=== RECORDS FOR THE TASK ===

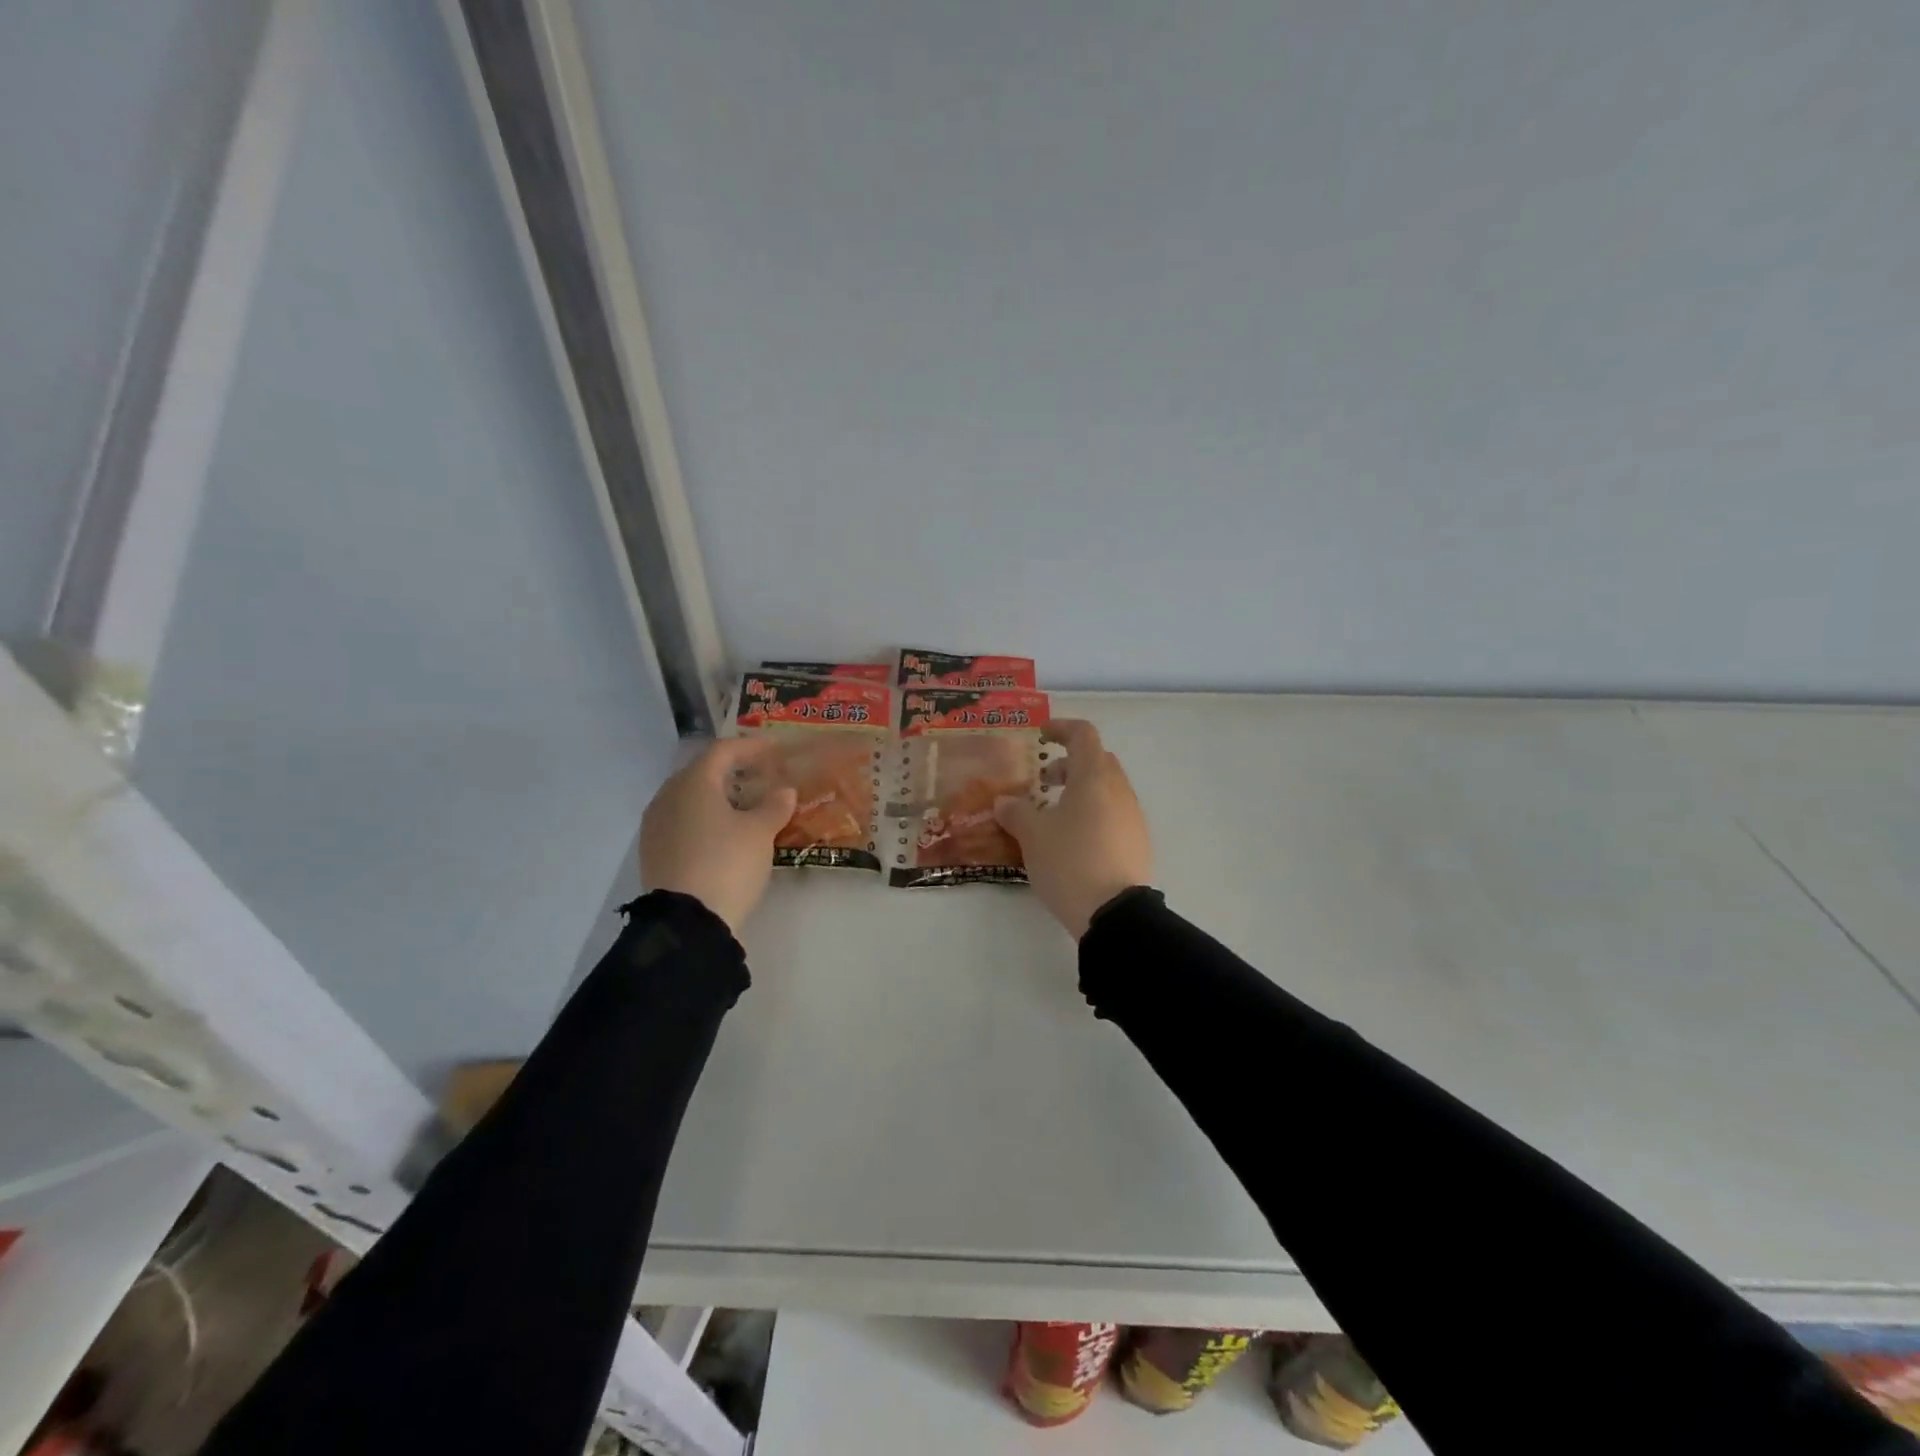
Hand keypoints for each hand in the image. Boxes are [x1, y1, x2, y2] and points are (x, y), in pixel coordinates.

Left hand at [640, 738, 796, 934]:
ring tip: (746, 807)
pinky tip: (724, 834)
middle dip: (733, 772)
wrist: (686, 923)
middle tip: (761, 777)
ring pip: (691, 799)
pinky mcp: (654, 852)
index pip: (723, 751)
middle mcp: (668, 797)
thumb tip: (784, 790)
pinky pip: (683, 822)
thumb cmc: (727, 864)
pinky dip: (705, 819)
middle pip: (703, 772)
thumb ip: (774, 805)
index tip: (774, 750)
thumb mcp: (760, 833)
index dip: (751, 747)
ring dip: (719, 797)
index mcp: (693, 783)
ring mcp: (656, 826)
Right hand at [994, 719, 1152, 938]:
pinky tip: (1072, 840)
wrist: (1114, 913)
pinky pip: (1113, 813)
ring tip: (1052, 815)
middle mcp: (1119, 790)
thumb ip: (1016, 812)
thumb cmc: (1070, 862)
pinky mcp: (1137, 842)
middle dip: (1069, 764)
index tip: (1040, 736)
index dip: (1061, 728)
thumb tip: (1004, 801)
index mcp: (1094, 777)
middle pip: (1097, 760)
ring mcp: (1133, 817)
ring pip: (1106, 788)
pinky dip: (1092, 813)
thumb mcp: (1032, 836)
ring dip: (1080, 790)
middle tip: (1042, 781)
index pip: (1083, 735)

===

• [EXERCISE OBJECTIVE]: Lines holding "index": copy each one from the records above.

• [SOLUTION]:
index pip: (723, 751)
index tip: (774, 750)
index dip: (751, 747)
index mcp: (693, 783)
index tip: (1040, 736)
index dip: (1061, 728)
index mcp: (1094, 777)
index pip: (1083, 735)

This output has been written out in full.